PASSAGE FOURNI -
# Message sur iCloud, je suis perdu



## djayhh (17 Février 2022)

Salut ! 

J'essaie de comprendre le système de fonctionnement de la synchronisation des messages sur iCloud et entre différents appareils et, plus je prends des informations et plus je suis perdu. 

J'ai un iPhone sur lequel j'ai activé iMessage et sur lequel il y a la synchronisation des messages sur iCloud.  
J'ai un MacBook et un vieil iPhone me servant d'iPod sur lesquels j'ai également activé message et que j'ai synchronisé sur mon compte iCloud. 

Si j'ai bien compris, l'activation de la synchronisation des messages sur iCloud (Réglages > iCloud) permet la sauvegarde des messages dans le cloud en cas de ré-initialisation du téléphone et n'affecte pas la synchronisation des messages entre mes différents appareils. 

Par contre, sur mon MacBook, quand je désactive "Message sur iCloud" je continue à recevoir les iMessage. Normal ? 

Si quelqu'un peut m'aider à comprendre, merci.


----------



## kasimodem (18 Février 2022)

Bonjour,

Pour choisir quels appareils peuvent recevoir les messages, sur l'iPhone il faut aller dans Réglages / Messages / Transfert de SMS.


----------

TRAVAIL DEMANDÉ -
D'après le fil de discussion sur la synchronisation des messages iCloud, par quel chemin accède-t-on, sur l'iPhone, au choix des appareils pouvant recevoir les messages ?

DONNÉES DE L'EXERCICE -

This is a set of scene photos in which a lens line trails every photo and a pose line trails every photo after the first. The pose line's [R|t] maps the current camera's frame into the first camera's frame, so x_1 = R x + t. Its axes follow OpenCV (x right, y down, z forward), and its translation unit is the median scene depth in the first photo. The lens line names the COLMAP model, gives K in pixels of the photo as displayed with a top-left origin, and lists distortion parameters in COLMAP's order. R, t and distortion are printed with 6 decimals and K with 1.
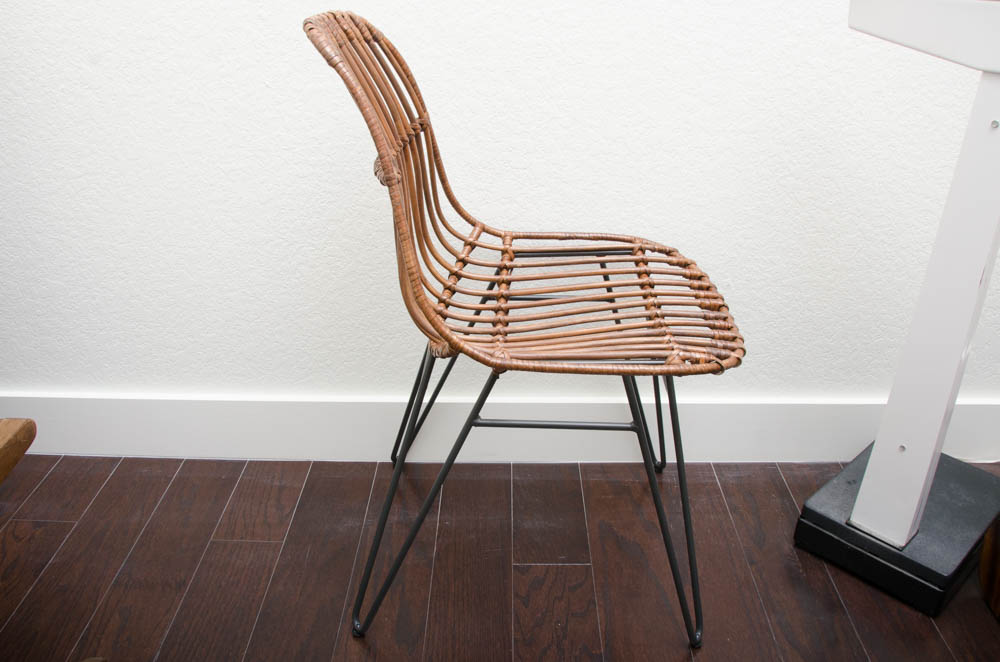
lens RADIAL K [[819.0, 0, 504.8], [0, 819.0, 331.7], [0, 0, 1]] dist [-0.094753, 0.001864]
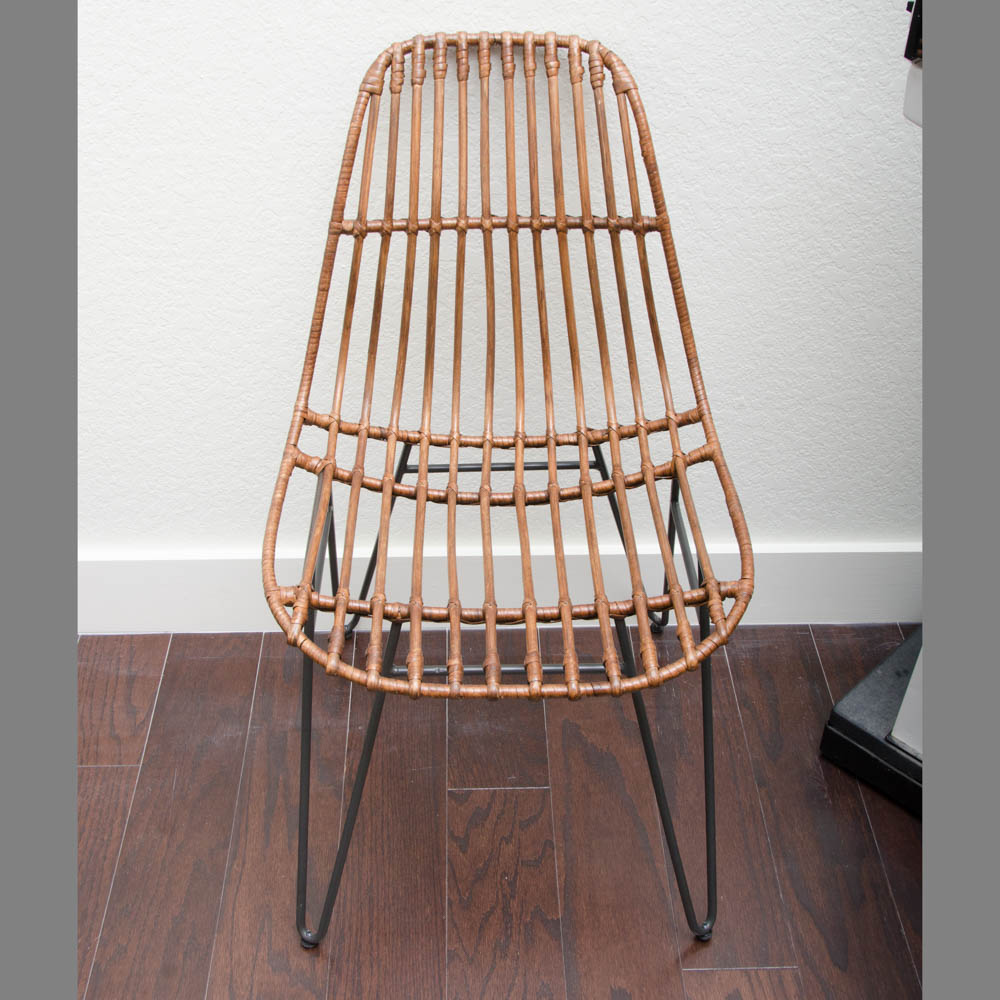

RÉPONSE À L'EXERCICE -
Il faut aller dans Réglages / Messages / Transfert de SMS.